A 2026 launch as part of the PS5’s “second wave”
The 2026 release window might be one of The Relic: First Guardian’s biggest hidden advantages. By then, the PS5 hardware will be deeply mature, but the industry will not yet have fully shifted focus to next generation consoles. It is the sweet spot where smaller teams can punch above their weight by leveraging well-understood tools, late-generation optimization tricks, and an installed base hungry for fresh tentpole experiences.
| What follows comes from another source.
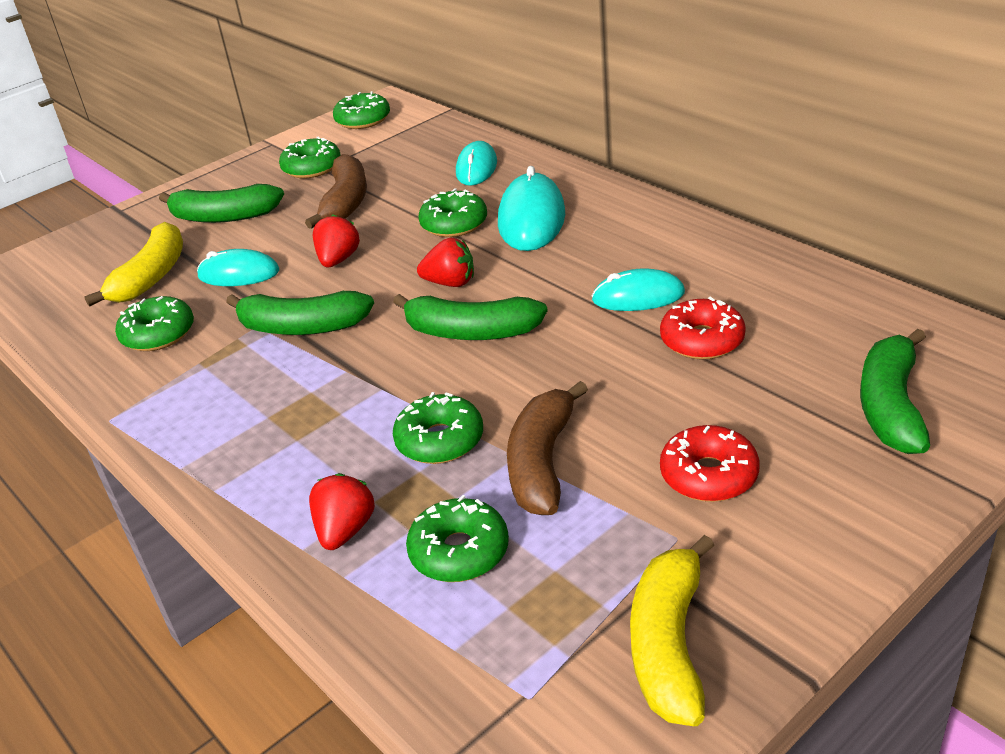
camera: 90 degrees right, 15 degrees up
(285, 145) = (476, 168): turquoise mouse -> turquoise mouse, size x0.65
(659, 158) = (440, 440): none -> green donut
If the footage shown so far is representative, The Relic: First Guardian is already taking advantage of that reality. The environments in the trailer show off dense detail, long draw distances, and strong lighting contrast that benefits heavily from the PS5’s power. Combat animations look fluid and responsive, particularly when chaining skills that trigger distinct visual flourishes. The promise of more than 70 bosses housed in an interconnected world hints at efficient streaming and asset reuse that should keep load times unobtrusive.
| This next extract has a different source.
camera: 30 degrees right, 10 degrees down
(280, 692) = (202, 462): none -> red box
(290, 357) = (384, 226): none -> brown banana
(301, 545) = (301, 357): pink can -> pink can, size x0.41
Releasing in May 2026 also positions the game away from typical holiday traffic, potentially turning it into a standout dark fantasy event for that spring. As bigger publishers juggle cross generational strategies and early next gen experiments, there is room for a focused, visually striking PS5 centric action RPG to seize attention and word of mouth.
For Sony’s console specifically, The Relic: First Guardian has the hallmarks of a next wave showcase title. It is not a first party game, but it is clearly being framed as a platform highlight for PS5, taking advantage of the hardware to deliver a densely atmospheric, mechanically demanding experience in the mold of recent fan favorites.
Why The Relic: First Guardian is worth watching
The market for dark fantasy action RPGs is crowded, and it is easy for new projects to blur together. The Relic: First Guardian cuts through that noise in a few important ways. Its stamina-for-survival-only system flips one of the genre’s most sacred rules, encouraging aggression without sacrificing difficulty. Its Relic driven, level free progression promises meaningful buildcraft without the baggage of grind. And its explicit focus on memory, loss, and preservation gives its world a thematic spine that could differentiate it from dozens of other ruinous kingdoms.
If Project Cloud Games can deliver on the promise of its trailer and hit its May 26, 2026 release target, The Relic: First Guardian may end up as one of the defining late generation experiences on PS5. It has the atmosphere to captivate Soulslike veterans, the spectacle to catch the eye of God of War fans, and the mechanical twists to carve out its own identity in a crowded field.
For now, The Relic: First Guardian is available to wishlist on the PlayStation Store. If you are looking ahead to what will keep your PS5 busy in 2026, this somber, Relic laden odyssey should be near the top of your watchlist.